Saved entries:
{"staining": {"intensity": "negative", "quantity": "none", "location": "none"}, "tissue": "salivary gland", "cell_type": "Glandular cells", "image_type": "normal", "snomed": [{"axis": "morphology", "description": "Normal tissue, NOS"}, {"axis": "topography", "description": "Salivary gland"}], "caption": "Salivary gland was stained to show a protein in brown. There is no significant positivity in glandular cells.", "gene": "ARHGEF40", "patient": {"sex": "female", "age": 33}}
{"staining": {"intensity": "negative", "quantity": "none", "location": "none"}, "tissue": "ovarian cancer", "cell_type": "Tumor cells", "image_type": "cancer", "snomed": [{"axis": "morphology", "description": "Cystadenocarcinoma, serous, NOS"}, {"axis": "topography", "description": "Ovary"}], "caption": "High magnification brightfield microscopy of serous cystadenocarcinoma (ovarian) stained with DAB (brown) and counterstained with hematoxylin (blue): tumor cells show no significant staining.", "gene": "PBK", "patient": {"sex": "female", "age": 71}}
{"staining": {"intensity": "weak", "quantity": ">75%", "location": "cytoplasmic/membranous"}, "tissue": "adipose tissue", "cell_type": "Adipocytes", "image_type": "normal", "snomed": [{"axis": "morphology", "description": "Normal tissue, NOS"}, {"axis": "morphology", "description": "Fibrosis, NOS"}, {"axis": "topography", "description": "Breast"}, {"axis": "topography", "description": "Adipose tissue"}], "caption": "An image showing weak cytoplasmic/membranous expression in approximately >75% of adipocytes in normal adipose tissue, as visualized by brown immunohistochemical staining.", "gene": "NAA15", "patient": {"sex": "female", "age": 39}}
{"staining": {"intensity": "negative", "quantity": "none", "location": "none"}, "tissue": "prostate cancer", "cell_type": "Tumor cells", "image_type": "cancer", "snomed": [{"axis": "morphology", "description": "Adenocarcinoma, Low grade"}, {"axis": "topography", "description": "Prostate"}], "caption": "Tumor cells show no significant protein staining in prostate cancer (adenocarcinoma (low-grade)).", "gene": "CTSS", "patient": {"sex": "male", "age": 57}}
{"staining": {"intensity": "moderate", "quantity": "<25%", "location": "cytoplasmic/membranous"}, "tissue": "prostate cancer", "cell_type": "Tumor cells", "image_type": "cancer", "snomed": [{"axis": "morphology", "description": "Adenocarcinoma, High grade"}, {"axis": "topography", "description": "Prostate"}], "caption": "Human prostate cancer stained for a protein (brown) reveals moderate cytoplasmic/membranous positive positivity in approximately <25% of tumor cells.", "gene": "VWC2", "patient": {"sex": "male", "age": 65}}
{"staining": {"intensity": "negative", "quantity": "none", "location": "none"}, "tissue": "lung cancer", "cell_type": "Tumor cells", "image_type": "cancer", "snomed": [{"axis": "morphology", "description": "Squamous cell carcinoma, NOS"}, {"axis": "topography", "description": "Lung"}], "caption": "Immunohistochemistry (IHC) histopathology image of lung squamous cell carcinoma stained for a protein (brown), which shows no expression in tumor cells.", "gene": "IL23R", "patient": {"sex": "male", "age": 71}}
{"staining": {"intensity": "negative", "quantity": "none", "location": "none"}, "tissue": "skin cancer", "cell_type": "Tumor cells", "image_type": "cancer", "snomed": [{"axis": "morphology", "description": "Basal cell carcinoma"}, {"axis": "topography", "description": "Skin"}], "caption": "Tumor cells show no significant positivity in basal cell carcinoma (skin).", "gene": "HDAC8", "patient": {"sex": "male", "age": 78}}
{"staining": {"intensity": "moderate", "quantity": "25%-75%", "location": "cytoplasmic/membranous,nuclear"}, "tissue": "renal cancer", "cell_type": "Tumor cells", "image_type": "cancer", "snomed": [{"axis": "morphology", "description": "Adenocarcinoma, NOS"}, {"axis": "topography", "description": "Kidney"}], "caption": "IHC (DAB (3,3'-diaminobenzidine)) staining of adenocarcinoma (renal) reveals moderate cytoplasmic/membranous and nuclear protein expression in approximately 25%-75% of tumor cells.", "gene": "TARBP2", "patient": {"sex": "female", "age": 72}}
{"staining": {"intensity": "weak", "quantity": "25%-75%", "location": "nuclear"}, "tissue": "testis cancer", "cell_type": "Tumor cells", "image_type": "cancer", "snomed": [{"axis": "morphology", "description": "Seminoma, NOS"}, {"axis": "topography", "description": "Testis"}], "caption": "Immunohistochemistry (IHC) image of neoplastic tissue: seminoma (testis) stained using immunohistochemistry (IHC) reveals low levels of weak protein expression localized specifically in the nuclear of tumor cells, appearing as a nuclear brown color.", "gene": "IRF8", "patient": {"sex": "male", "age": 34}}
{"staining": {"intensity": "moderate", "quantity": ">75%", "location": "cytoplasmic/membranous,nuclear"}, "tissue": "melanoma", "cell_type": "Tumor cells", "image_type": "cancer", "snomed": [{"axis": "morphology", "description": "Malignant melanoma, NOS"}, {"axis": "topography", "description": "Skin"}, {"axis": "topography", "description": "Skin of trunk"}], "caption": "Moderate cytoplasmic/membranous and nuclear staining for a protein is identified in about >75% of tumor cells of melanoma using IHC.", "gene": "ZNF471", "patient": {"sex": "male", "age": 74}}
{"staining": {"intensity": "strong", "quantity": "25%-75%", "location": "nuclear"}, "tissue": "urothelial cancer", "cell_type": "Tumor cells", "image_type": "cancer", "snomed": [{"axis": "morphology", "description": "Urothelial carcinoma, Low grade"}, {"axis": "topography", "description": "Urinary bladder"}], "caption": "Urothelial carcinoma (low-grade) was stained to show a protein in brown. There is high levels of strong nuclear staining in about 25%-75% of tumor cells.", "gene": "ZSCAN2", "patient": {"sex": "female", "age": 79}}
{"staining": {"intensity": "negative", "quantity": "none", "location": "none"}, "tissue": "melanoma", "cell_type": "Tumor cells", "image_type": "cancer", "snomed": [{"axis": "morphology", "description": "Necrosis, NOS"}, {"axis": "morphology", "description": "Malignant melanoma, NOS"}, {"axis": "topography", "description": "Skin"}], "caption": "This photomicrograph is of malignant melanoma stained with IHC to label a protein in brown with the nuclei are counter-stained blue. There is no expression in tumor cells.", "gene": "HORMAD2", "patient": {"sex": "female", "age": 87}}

[Prompt]:
In the data above, each line holding "Prostate" is to be found and copied.

[Response to the exercise]:
{"staining": {"intensity": "negative", "quantity": "none", "location": "none"}, "tissue": "prostate cancer", "cell_type": "Tumor cells", "image_type": "cancer", "snomed": [{"axis": "morphology", "description": "Adenocarcinoma, Low grade"}, {"axis": "topography", "description": "Prostate"}], "caption": "Tumor cells show no significant protein staining in prostate cancer (adenocarcinoma (low-grade)).", "gene": "CTSS", "patient": {"sex": "male", "age": 57}}
{"staining": {"intensity": "moderate", "quantity": "<25%", "location": "cytoplasmic/membranous"}, "tissue": "prostate cancer", "cell_type": "Tumor cells", "image_type": "cancer", "snomed": [{"axis": "morphology", "description": "Adenocarcinoma, High grade"}, {"axis": "topography", "description": "Prostate"}], "caption": "Human prostate cancer stained for a protein (brown) reveals moderate cytoplasmic/membranous positive positivity in approximately <25% of tumor cells.", "gene": "VWC2", "patient": {"sex": "male", "age": 65}}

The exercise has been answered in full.